Courage to Live a Tradition Print
By Bevil Bramwell, OMI   
Sunday, 27 October 2013
 

The well-known philosopher Robert Spaemann, referring to the failings in education in Germany, has argued that one could “lay the blame at the doors of destabilization and intimidation campaign that we have experienced in the last decade (1968-1978). This campaign was in many respects the continuation of the revolutionary cultural one that took place in German after 1933 that the National Socialist Student Union had already unleashed at the universities.”  

In a sort of parallel, at the time of the Palmer raids (1919), in New York City alone there were seventy-three district offices of the Communist Party. It goes without saying that they, too, carried out extensive student organizing. They may have proposed slightly different socialisms among themselves, but in values, methods and results they were all basically united. And just to be cover all the bases, the right’s reduction of things to the pursuit of profit has also had bad effects on education.

In both Germany and the United States, the normal expectation about education used to be “to have the child share in what we ourselves, those who are grown, consider good, beautiful, valuable, meaningful or useful.” (Spaemann) This was disrupted in Germany, however, by the a “intimidation campaign.” We have a similar phenomenon here. The mocking of values has become a regular ritual – the unreasoned “how can you believe that” approach that is supposed to stop analysis or the presentation of the truth, even before it gets started.

Spaemann recalls the “youth can only be led by youth” slogan of the thirties, which came back in the sixties and continues today in Germany and in America. Under this dispensation, young people aren’t introduced to a tradition. Whether it is the Hitler Youth being separated from their German traditions, or students at Columbia University hating the culture that paid for their studies, disconnecting the young from their traditions has created a sequence of “fatherless” generations.

Men and women from those generations, even thirty or forty years later, are still fatherless. Whether they are university professors passing on the counterfeit currency of their radical years, or people at conferences speaking of the Church as if it did not exist until they walked into the room. The perpetually juvenile mentality created by denying the past means they can only pass on how to be disconnected and homeless. What a putrid gift to the young. Here’s how you can be fatherless too! “What father among you would hand his son a snake when he asks for a fish? Or hand him a scorpion when he asks for an egg?” (Luke 11:11-12)
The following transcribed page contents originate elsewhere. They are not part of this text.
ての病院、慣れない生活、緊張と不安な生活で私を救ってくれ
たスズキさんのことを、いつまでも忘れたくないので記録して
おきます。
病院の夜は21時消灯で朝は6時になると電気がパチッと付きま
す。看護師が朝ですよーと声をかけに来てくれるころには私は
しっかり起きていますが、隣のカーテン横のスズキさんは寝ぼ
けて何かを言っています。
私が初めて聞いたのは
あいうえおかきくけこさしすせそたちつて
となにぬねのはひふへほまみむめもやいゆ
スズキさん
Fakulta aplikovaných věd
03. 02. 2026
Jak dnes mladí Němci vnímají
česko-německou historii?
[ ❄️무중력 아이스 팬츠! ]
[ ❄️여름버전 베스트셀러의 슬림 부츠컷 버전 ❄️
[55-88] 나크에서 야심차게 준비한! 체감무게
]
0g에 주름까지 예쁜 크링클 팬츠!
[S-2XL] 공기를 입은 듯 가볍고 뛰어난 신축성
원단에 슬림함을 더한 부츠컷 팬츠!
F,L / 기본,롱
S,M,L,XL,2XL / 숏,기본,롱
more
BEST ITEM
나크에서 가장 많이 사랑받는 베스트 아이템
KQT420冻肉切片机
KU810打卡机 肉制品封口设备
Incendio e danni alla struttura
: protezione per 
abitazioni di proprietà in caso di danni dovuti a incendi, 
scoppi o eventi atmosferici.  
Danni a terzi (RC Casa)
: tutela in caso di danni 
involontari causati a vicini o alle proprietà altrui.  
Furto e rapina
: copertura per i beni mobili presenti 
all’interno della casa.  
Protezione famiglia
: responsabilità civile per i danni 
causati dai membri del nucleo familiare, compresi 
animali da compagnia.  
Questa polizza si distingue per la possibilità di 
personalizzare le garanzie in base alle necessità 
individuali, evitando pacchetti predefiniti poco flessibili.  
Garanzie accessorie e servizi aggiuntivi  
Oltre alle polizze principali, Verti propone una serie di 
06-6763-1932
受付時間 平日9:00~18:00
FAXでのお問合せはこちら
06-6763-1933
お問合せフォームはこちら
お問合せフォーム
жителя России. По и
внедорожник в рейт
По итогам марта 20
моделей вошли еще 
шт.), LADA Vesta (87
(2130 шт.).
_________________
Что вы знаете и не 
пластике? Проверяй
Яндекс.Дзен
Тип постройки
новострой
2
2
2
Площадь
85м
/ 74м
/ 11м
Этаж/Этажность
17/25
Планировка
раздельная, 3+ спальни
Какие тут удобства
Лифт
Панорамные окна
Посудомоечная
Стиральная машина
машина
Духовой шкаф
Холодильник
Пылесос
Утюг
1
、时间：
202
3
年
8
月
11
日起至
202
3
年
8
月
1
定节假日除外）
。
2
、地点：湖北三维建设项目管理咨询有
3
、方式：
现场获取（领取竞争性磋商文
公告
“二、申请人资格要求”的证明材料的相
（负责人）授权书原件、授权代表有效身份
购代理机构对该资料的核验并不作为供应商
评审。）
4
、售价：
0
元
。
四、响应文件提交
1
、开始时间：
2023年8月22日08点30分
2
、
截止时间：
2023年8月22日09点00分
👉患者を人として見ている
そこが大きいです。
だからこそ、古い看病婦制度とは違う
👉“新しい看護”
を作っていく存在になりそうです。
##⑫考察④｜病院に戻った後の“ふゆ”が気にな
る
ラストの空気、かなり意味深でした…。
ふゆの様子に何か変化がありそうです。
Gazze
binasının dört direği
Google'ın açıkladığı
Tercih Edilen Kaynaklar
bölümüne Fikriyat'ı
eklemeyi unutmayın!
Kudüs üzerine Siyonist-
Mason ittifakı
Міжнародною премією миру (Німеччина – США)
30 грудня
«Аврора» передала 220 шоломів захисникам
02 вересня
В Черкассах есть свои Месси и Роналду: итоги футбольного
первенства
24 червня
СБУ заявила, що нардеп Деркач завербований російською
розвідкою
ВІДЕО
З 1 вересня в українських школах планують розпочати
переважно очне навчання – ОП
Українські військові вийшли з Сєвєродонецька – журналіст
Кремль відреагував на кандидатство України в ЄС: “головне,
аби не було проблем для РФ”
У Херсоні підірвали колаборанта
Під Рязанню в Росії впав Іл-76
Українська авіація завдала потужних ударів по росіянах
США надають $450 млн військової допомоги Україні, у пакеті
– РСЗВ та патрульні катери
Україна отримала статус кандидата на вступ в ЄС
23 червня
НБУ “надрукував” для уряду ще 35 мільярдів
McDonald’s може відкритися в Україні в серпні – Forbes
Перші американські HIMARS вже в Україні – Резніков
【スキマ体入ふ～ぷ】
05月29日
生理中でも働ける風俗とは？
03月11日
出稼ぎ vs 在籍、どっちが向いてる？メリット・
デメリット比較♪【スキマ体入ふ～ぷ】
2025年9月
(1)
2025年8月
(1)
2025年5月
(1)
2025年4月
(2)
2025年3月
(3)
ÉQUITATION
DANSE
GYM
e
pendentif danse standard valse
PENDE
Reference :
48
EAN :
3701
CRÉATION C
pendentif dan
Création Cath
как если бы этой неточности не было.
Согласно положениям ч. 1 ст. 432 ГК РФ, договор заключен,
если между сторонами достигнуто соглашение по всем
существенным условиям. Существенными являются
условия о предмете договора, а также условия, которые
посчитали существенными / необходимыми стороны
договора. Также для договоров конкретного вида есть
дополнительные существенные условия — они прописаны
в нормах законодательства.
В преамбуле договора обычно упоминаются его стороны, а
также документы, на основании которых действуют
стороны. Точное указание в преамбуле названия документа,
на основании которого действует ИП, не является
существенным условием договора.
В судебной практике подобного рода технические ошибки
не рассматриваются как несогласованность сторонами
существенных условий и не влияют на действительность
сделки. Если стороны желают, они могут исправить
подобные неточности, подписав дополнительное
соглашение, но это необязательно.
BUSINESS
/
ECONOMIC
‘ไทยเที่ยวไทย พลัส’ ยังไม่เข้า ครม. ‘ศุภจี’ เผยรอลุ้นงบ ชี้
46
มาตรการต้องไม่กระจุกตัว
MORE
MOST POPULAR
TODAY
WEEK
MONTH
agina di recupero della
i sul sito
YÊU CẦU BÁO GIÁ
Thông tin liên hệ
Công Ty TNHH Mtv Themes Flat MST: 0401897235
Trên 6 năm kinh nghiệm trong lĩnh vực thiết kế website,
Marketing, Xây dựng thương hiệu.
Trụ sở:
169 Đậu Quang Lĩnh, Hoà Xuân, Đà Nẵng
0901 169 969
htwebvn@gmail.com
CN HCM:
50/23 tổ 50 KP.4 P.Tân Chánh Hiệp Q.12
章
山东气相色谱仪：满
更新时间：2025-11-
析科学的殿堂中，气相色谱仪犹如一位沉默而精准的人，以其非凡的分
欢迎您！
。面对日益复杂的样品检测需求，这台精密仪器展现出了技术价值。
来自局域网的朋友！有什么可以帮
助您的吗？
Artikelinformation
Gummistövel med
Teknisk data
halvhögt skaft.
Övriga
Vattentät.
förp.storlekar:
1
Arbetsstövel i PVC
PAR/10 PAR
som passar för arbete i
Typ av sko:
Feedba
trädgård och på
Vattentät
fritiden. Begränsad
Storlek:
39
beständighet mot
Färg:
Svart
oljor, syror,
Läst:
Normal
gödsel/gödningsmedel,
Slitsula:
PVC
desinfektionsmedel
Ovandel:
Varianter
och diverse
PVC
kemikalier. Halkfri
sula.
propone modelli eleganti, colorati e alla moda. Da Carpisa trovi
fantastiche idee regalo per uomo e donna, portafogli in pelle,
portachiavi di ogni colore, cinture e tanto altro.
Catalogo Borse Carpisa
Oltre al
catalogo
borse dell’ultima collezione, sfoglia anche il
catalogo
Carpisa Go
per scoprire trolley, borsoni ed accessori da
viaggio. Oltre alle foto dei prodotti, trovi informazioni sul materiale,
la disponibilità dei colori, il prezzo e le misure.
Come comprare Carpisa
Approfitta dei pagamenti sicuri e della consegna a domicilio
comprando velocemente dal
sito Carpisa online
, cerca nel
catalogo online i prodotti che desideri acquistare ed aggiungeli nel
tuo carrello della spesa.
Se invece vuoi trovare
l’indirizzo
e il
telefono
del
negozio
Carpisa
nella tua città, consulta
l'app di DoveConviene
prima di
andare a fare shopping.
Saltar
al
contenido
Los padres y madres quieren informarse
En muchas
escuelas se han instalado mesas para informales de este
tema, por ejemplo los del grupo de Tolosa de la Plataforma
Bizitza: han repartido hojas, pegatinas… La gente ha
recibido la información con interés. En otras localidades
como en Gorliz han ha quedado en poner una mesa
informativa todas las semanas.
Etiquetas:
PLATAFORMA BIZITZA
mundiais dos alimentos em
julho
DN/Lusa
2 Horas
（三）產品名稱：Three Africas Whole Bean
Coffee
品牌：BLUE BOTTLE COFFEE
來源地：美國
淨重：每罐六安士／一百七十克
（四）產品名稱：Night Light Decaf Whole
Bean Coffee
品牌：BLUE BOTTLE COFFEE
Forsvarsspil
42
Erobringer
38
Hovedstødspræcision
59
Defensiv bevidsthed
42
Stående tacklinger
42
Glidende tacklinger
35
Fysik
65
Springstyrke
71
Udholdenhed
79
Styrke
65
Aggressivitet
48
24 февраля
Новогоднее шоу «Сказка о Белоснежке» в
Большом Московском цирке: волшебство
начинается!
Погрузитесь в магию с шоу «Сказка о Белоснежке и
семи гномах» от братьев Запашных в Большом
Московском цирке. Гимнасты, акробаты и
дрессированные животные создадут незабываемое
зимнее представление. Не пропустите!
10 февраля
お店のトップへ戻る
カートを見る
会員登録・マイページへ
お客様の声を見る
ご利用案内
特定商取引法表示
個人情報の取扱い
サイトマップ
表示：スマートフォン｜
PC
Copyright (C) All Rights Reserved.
Spaemann does not refer to the ubiquitous commercial component of this ideology. The media have opened a vast new arena for reaching young people and selling them products, services, and materialist values. All of these are tied to the present moment (“new,” “latest”) and so by their very nature bypass what parents might be trying to do for their still unformed offspring.


                       Robert Spaemann


In Spaemann’s view, education is “for the most part, a side effect of living together, of intimacy with one another in the family, a side effect also of school instruction.” We seek being at home in the midst of all of these relationships in a deeply human and humane sense. The young are thus embedded into the matrix of time so that they too might have a complete humanity, or as he puts it “the identity of a civilization.”

The return of the Prodigal Son, when it is not understood as a merely individual instance, involves the son’s return to his ancestral home. At home he is connected to his father and mother and the rest of his family.

That temporal connectedness is a profoundly human characteristic. It is the “fundamental assent to reality.” It is the rejection of arbitrariness, of “neopagan barbarism.” Recognizing the debt owed to the temporal nature of the human being is an essential part of a real education.. Tradition is not a dirty word. It is tradition that brings the human being to full stature in the temporal realm.

The tradition, inspired by the Spirit, also forms the Church, even though many Catholics rejected it in the 1500s during the so-called Reformation. It is the reason that we read Scripture from within the tradition. As Vatican II said: “there exists a close connection and communication between sacred tradition and Sacred Scripture.”

The Church does its part to protect and defend the temporality of human beings. Along with passing on the truth of Scripture and tradition, there is a need for “fathering” in the Church. The father of a family helps his children find their place in time. A mother does this through maternal relationships. The priest “fathers” a parish depending on how richly the fathering of tradition is part of his own natural gifts and training.

In our time, the arbitrariness and paganism of anti-traditionalism seeks to sweep all this away. It takes courage and dedication to stand against this pressure, to make tradition and our full humanity truly present.

Fr. Bevil Bramwell is retired, a member of the Oblates of Mary Immaculate and the former Undergraduate Dean at Catholic Distance University. He has published Laity: Beautiful, Good and True and The World of the Sacraments.